UNIFESP/EPM - Universidade Federal de São Paulo - Escola Paulista de Medicina — Prova 2019
Você é chamado para atender uma criança de 8 meses de idade que se encontra internada na enfermaria por pneumonia, em oxigenoterapia com máscara Venturi FiO2 40%. A enfermeira avisa que a criança está agitada, afebril, com frequência respiratória de 40 ipm, frequência cardíaca de 180 bpm e saturação de O² no oxímetro de pulso de 92%. Qual a conduta imediata?
Criança com pneumonia, FiO2 40% e SatO2 92% + sinais de desconforto → aumentar oferta de oxigênio.
Uma criança com pneumonia em oxigenoterapia que apresenta sinais de desconforto respiratório (agitação, taquicardia, taquipneia) e saturação de oxigênio limítrofe (92%) necessita de aumento imediato da oferta de oxigênio para garantir a oxigenação tecidual adequada e evitar a progressão da insuficiência respiratória.
A pneumonia é uma das principais causas de morbidade e mortalidade em crianças, especialmente em países em desenvolvimento. O manejo adequado da insuficiência respiratória e da hipoxemia é crucial para um bom prognóstico.
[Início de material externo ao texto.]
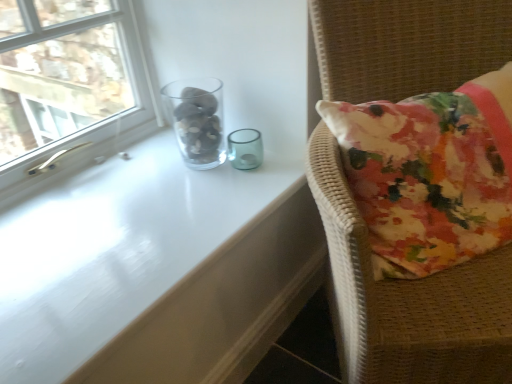
Question: Is clear glass window at upper left located within floral fabric cushion at right?

Choices:
 (A) yes
 (B) no

Answer: (B)

Question: Does floral fabric cushion at right have a lesser height compared to clear glass window at upper left?

Choices:
 (A) no
 (B) yes

Answer: (A)

Question: Does floral fabric cushion at right have a smaller size compared to clear glass window at upper left?

Choices:
 (A) no
 (B) yes

Answer: (A)

Question: Is floral fabric cushion at right positioned far away from clear glass window at upper left?

Choices:
 (A) yes
 (B) no

Answer: (A)

Question: Is floral fabric cushion at right located outside clear glass window at upper left?

Choices:
 (A) yes
 (B) no

Answer: (A)

Question: Is floral fabric cushion at right facing towards clear glass window at upper left?

Choices:
 (A) no
 (B) yes

Answer: (A)

Question: From the image's perspective, is transparent glass table at upper center under clear glass window at upper left?

Choices:
 (A) yes
 (B) no

Answer: (A)

Question: Is transparent glass table at upper center outside clear glass window at upper left?

Choices:
 (A) no
 (B) yes

Answer: (B)

Question: Does transparent glass table at upper center have a lesser width compared to clear glass window at upper left?

Choices:
 (A) no
 (B) yes

Answer: (A)

Question: Is transparent glass table at upper center positioned in front of clear glass window at upper left?

Choices:
 (A) no
 (B) yes

Answer: (B)

Question: Is transparent glass table at upper center shorter than clear glass window at upper left?

Choices:
 (A) no
 (B) yes

Answer: (B)

Question: Is transparent glass table at upper center next to clear glass window at upper left?

Choices:
 (A) no
 (B) yes

Answer: (A)

Question: Can we say floral fabric cushion at right lies outside transparent glass table at upper center?

Choices:
 (A) no
 (B) yes

Answer: (B)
A avaliação de uma criança com pneumonia deve incluir a monitorização da frequência respiratória, frequência cardíaca, saturação de oxigênio e sinais de desconforto respiratório. No caso apresentado, a criança de 8 meses com pneumonia, em oxigenoterapia com FiO2 40%, apresenta agitação, taquicardia (180 bpm), taquipneia (40 ipm) e saturação de O² de 92%. Embora 92% possa parecer aceitável para alguns contextos, em uma criança com sinais claros de desconforto e aumento do trabalho respiratório, essa saturação é limítrofe e indica que a oferta de oxigênio atual é insuficiente para suas necessidades metabólicas. A conduta imediata e prioritária é aumentar a oferta de oxigênio para melhorar a oxigenação e reduzir o trabalho respiratório. Isso pode ser feito aumentando a FiO2 na máscara Venturi ou trocando para um dispositivo de maior fluxo, como um cateter nasal de alto fluxo ou máscara não reinalante, se necessário. Outras medidas, como fisioterapia ou sedação, podem ser consideradas após a otimização da oxigenação.
Sinais de hipoxemia em crianças incluem agitação, taquipneia (FR elevada), taquicardia (FC elevada), batimento de asa de nariz, tiragem intercostal/subcostal, cianose e, em casos graves, letargia e bradicardia.
O objetivo da oxigenoterapia em crianças com pneumonia é manter a saturação de oxigênio acima de 92-94%, idealmente >95%, para garantir a oxigenação tecidual adequada e prevenir complicações da hipoxemia.
Deve-se aumentar a oferta de oxigênio quando a criança apresenta saturação de oxigênio abaixo do alvo (geralmente <92-94%) ou sinais de aumento do trabalho respiratório e desconforto, mesmo com a oxigenoterapia atual.